> _Dataset records_:
#####
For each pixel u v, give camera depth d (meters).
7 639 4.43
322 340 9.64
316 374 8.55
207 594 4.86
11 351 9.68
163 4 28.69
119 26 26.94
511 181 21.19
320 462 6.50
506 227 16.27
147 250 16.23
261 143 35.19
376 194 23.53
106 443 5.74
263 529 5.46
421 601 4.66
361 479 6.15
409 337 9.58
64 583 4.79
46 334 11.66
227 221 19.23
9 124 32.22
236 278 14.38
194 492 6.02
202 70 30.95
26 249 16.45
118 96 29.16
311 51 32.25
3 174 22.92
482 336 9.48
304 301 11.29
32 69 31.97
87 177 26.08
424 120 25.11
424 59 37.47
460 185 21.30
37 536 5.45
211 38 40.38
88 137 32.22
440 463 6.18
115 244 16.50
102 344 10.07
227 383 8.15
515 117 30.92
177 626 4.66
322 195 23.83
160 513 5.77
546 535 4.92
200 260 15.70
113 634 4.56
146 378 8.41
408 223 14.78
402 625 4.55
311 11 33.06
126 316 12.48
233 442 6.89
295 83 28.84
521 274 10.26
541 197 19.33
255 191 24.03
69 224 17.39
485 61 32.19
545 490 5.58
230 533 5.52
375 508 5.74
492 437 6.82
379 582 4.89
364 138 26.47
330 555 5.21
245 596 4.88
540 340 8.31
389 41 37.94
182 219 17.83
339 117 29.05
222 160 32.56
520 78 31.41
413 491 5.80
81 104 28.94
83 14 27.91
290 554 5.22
#####
> _TASK GOAL_:
Only the lines from the beginning of the entries through the line bearing "540 340 8.31" should be returned, each exactly as written.

> _TASK ANSWER_:
For each pixel u v, give camera depth d (meters).
7 639 4.43
322 340 9.64
316 374 8.55
207 594 4.86
11 351 9.68
163 4 28.69
119 26 26.94
511 181 21.19
320 462 6.50
506 227 16.27
147 250 16.23
261 143 35.19
376 194 23.53
106 443 5.74
263 529 5.46
421 601 4.66
361 479 6.15
409 337 9.58
64 583 4.79
46 334 11.66
227 221 19.23
9 124 32.22
236 278 14.38
194 492 6.02
202 70 30.95
26 249 16.45
118 96 29.16
311 51 32.25
3 174 22.92
482 336 9.48
304 301 11.29
32 69 31.97
87 177 26.08
424 120 25.11
424 59 37.47
460 185 21.30
37 536 5.45
211 38 40.38
88 137 32.22
440 463 6.18
115 244 16.50
102 344 10.07
227 383 8.15
515 117 30.92
177 626 4.66
322 195 23.83
160 513 5.77
546 535 4.92
200 260 15.70
113 634 4.56
146 378 8.41
408 223 14.78
402 625 4.55
311 11 33.06
126 316 12.48
233 442 6.89
295 83 28.84
521 274 10.26
541 197 19.33
255 191 24.03
69 224 17.39
485 61 32.19
545 490 5.58
230 533 5.52
375 508 5.74
492 437 6.82
379 582 4.89
364 138 26.47
330 555 5.21
245 596 4.88
540 340 8.31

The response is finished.